The Ender 5 is a pretty unique 3D printer. Very few printers in 2019 have an H-bot design, something typically found in higher end printers, are around $300, and are not a kit. One thing that that is not unique is the noise it makes.
Ender 5 Firmware: http://bit.ly/31S6hTG
CH340 Drivers: http://bit.ly/2YgmyzH
Silent MB (now black pcb): http://bit.ly/2YbQ49I
That almost dot-matrix printer-like sound may be endearing to some, but with large prints taking days to complete, the noise is not exactly ideal. While some printers, like the Anycubic i3 Mega, have user upgradeable boards, Creality ones do not for cost saving measures. Luckily Creality has thought of this and makes a complete board swap to bring TMC2208 goodness to the Ender 3 and Ender 5. At $50, is it all upgrade?
I’m not going to go too deep into the installation of this part, seeing as it is literally unplugging everything in one place and plugging it in somewhere else. No changes, no surprises. I moved each cable one at a time to ensure I put them all in the right place, but you don’t have to.
If you have an Ender 3 then you are done, installation complete, enjoy your new motherboard. With an Ender 5, time to flash the motherboard. Unfortunately this is not a streamlined process, and the internet wasn’t much help.

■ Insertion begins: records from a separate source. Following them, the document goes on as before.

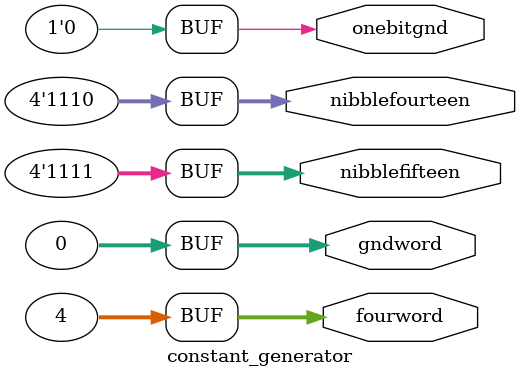
<source format=v>
module constant_generator (
output onebitgnd,
output [31:0] gndword,
output [31:0] fourword,
output [3:0] nibblefourteen,
output [3:0] nibblefifteen
);
assign onebitgnd = 1'b0;
assign gndword = 32'b0;
assign fourword = 32'b0000_0000_0000_0000_0000_0000_0000_0100;
assign nibblefourteen = 4'b1110;
assign nibblefifteen = 4'b1111; 
endmodule

</source>
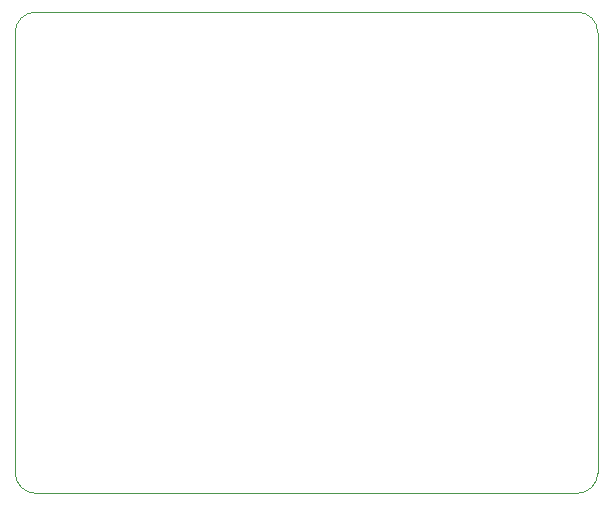
<source format=gm1>
G04 #@! TF.GenerationSoftware,KiCad,Pcbnew,7.0.1-0*
G04 #@! TF.CreationDate,2023-04-12T11:12:59+08:00*
G04 #@! TF.ProjectId,slimarm_classic_2410,736c696d-6172-46d5-9f63-6c6173736963,rev?*
G04 #@! TF.SameCoordinates,Original*
G04 #@! TF.FileFunction,Profile,NP*
%FSLAX46Y46*%
G04 Gerber Fmt 4.6, Leading zero omitted, Abs format (unit mm)*
G04 Created by KiCad (PCBNEW 7.0.1-0) date 2023-04-12 11:12:59*
%MOMM*%
%LPD*%
G01*
G04 APERTURE LIST*
G04 #@! TA.AperFunction,Profile*
%ADD10C,0.100000*%
G04 #@! TD*
G04 APERTURE END LIST*
D10*
X21000000Y-46068558D02*
X21000000Y-8790577D01*
X70329457Y-8801443D02*
G75*
G03*
X68589423Y-7058445I-1742957J43D01*
G01*
X68588558Y-47809469D02*
X22739377Y-47810898D01*
X21000000Y-46068558D02*
G75*
G03*
X22739377Y-47810898I1742300J-42D01*
G01*
X22735085Y-7058432D02*
X68589423Y-7058445D01*
X70329469Y-8801442D02*
X70329469Y-46069423D01*
X22735085Y-7058438D02*
G75*
G03*
X21000000Y-8790577I-5J-1735082D01*
G01*
X68588558Y-47807371D02*
G75*
G03*
X70329469Y-46069423I42J1740871D01*
G01*
M02*

</source>
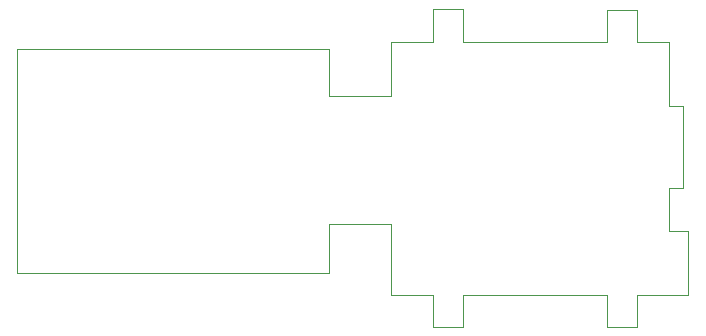
<source format=gbr>
%TF.GenerationSoftware,KiCad,Pcbnew,8.0.5*%
%TF.CreationDate,2025-02-13T02:53:00+01:00*%
%TF.ProjectId,cansatperso,63616e73-6174-4706-9572-736f2e6b6963,rev?*%
%TF.SameCoordinates,Original*%
%TF.FileFunction,Other,ECO2*%
%FSLAX46Y46*%
G04 Gerber Fmt 4.6, Leading zero omitted, Abs format (unit mm)*
G04 Created by KiCad (PCBNEW 8.0.5) date 2025-02-13 02:53:00*
%MOMM*%
%LPD*%
G01*
G04 APERTURE LIST*
%ADD10C,0.100000*%
G04 APERTURE END LIST*
D10*
X171600000Y-72840000D02*
X171600000Y-77410000D01*
X171600000Y-77410000D02*
X166380000Y-77410000D01*
X177750000Y-94210000D02*
X189900000Y-94210000D01*
X189900000Y-94220000D02*
X189900000Y-96980000D01*
X192440000Y-70090000D02*
X189900000Y-70090000D01*
X189900000Y-72840000D02*
X177750000Y-72840000D01*
X166390000Y-88200000D02*
X171600000Y-88200000D01*
X195160000Y-85150000D02*
X196310000Y-85150000D01*
X139990000Y-73410000D02*
X139990000Y-92410000D01*
X166380000Y-77410000D02*
X166380000Y-73410000D01*
X175180000Y-96970000D02*
X177750000Y-96970000D01*
X196310000Y-85150000D02*
X196310000Y-78230000D01*
X175190000Y-72840000D02*
X171600000Y-72840000D01*
X195170000Y-72840000D02*
X192440000Y-72840000D01*
X171600000Y-88200000D02*
X171600000Y-94200000D01*
X192450000Y-96980000D02*
X192450000Y-94220000D01*
X195170000Y-78230000D02*
X195170000Y-72840000D01*
X166390000Y-88300000D02*
X166390000Y-88200000D01*
X139990000Y-92410000D02*
X166390000Y-92410000D01*
X189900000Y-96980000D02*
X192450000Y-96980000D01*
X196800000Y-88820000D02*
X195160000Y-88820000D01*
X166380000Y-73410000D02*
X139990000Y-73410000D01*
X175180000Y-94200000D02*
X175180000Y-96970000D01*
X192450000Y-94220000D02*
X196800000Y-94220000D01*
X177750000Y-96970000D02*
X177750000Y-94210000D01*
X195160000Y-88820000D02*
X195160000Y-85150000D01*
X196310000Y-78230000D02*
X195170000Y-78230000D01*
X177750000Y-70000000D02*
X175190000Y-70000000D01*
X171600000Y-94200000D02*
X175180000Y-94200000D01*
X196800000Y-94220000D02*
X196800000Y-88820000D01*
X192440000Y-72840000D02*
X192440000Y-70090000D01*
X189900000Y-70090000D02*
X189900000Y-72840000D01*
X177750000Y-72840000D02*
X177750000Y-70000000D01*
X166390000Y-92410000D02*
X166390000Y-88300000D01*
X175190000Y-70000000D02*
X175190000Y-72840000D01*
M02*

</source>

Creality does host the file you need to flash, but it does not make the software to flash it. All the tutorials for flashing the Ender 3 and 5 all require you purchase additional hardware, something the new motherboard doesn’t need.
So what will you need? First you’ll need the file from Creality, the drivers from gogotronics, and AVRDude. Links to everything below. Once you install the driver, plug in your printer to the computer using the USB cable, and install AVRDude, you are ready to flash your printer. I renamed the creality firmware as ender5.hex and put it in the root folder for AVRDude. Then load up CMD Prompt to the AVRdude location and type the following:
avrdude -c arduino -p m1284p -P COM3 -U flash:w:ender5.hex
My usb ended up being COM3, but yours may differ. Once that is done your printer should be ready to print.
BUT, it isn’t exactly the same. It seems like the voltages are lower for the stepper motors with the new motherboard which, while doesn’t change most things, it can no longer reliably support travel speeds above 100mm/s. This isn’t too far off the 120mm/s I was using before, and the printer is now almost silent other than the fans, but it is one downgrade to an otherwise good, if not costly, upgrade and it may ruin a few prints if you forget to change this.
Should you get the silent motherboard for your Ender 5? If you have your printer in a common area like I do, 100% yes. Is yours in a closet where you can’t hear it? Your printer is probably already silent enough.
*Yes, I know this board does offer a few more enhancements, but most of them you can add/simulate using other means if needed. Bootloader, TL Smoothers, etc.